Pianist Mary Lou Williams prided herself in the assertion that she played jazz of all eras. Jaki Byard plied a similar time-traveling approach, but Williams had an edge in that she was actually alive to witness the emergence of most of the source seeds. The two also differed in how they translated the lineage to performance. Byard was prone to rampant eclecticism and mercurial leaps in technique, his solo sorties often following stream-of-conscious trajectories that sometimes sacrificed coherence in pursuit of spontaneity. By comparison, Williams was often more measured and convention-minded in her improvisations, pausing to read from each stylistic page before flipping to the next, while keeping creative momentum intact.

This concert set recorded in Buffalo, New York during the winter of ’76 visits her in a gregarious mood. Sound quality is praiseworthy with some slight tape hiss audible, but hardly intrusive. Bassist Ronnie Boykins and drummer Roy Haynes may seem like left field sideman choices on paper, particularly the former with his long tenure under the avant-oriented aegis of the Sun Ra. But that duty actually works in Boykins’ favor considering Ra’s celebratory attitude toward older jazz forms. Oddly enough, it turns out that he was Williams’ regular bassist at the time. Both men work well together, responding to Williams’ regular forays back to stride and swing forms and pushing back with vernaculars of more recent vintage. “Baby Man”, a blues borrowed from saxophonist John Stubblefield’s songbook, even finds the three dipping into freeish territory.
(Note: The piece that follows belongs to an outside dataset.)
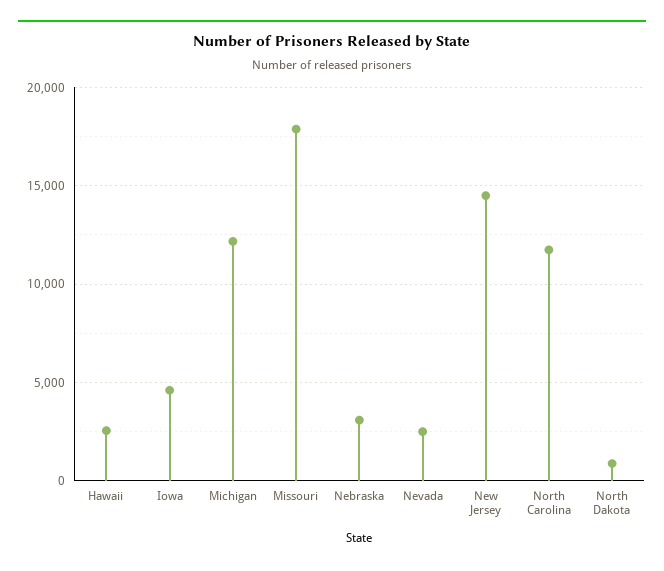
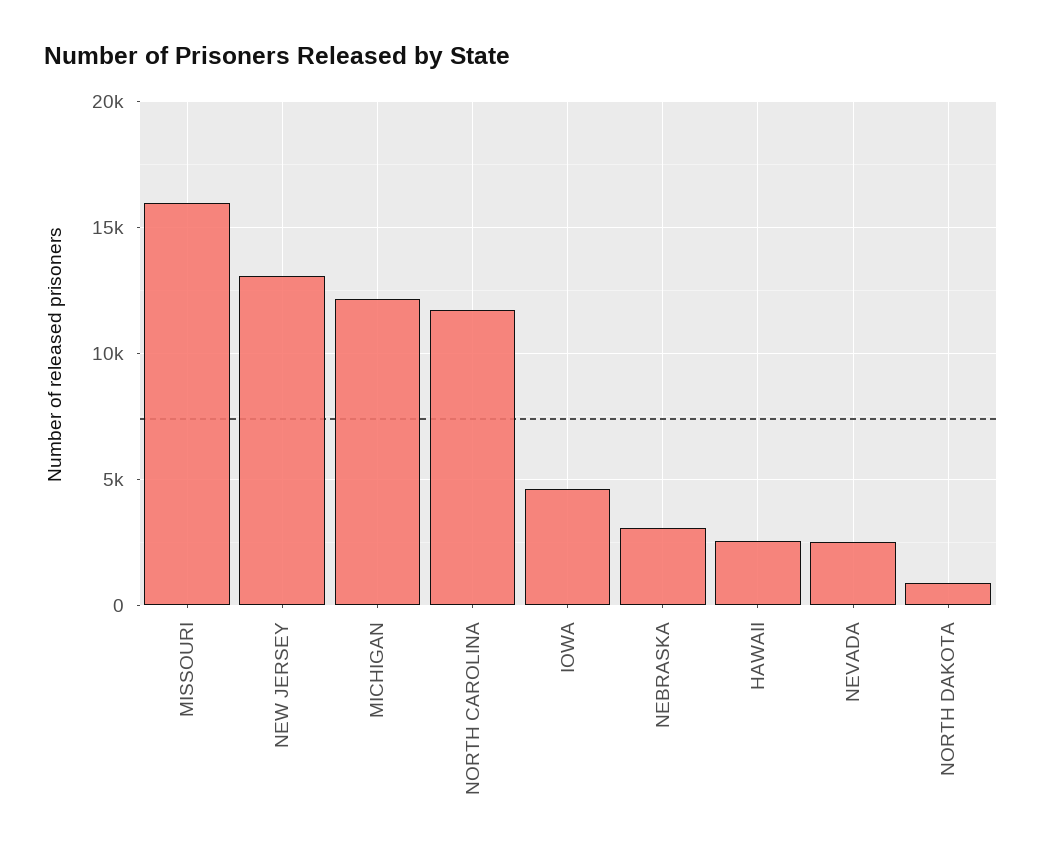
Missouri: 18000 -> 16000
New Jersey: 14500 -> 13000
Two rollicking versions of the Billy Taylor-scripted title tune bracket the set. Haynes hits hard with brushes on the first and sticks on the second, swinging the beat alongside Boykins’ striding bass line in support of Williams’ staccato investigations of the theme. “I Can’t Get Started” and “My Funny Valentine” scale back speed for detail, the first awash in rhapsodic rolls while the second limns a melancholic conversation between the two ends of the keyboard. Williams deploys jaunty block chords and barrelhouse flourishes on “Bag’s Blues” and “St. Louis Blues”, jovially goading Haynes on the former piece to the point that he falters slightly in their closing volley of exchanges. It’s those minor mistakes made in the service of upping the energy ante that make the date so replete with risk and vibrancy. Besides, the percussion-centric reading of “Caravan” redeems any of the drummer’s lost pride and accomplishes the near impossible of presenting a fresh spin on the mothball-scented tune. Williams’ audible declaration of “Greatest Drummer in the World” doesn’t hurt Haynes’ ego either.

High Note’s last Williams archival release found the pianist stopping just past the bop marker. Thanks in large part to the proclivities of her sidemen, she pushes past that boundary here, validating her vaunted claim of inclusiveness and delivering an exemplary program of music in the process.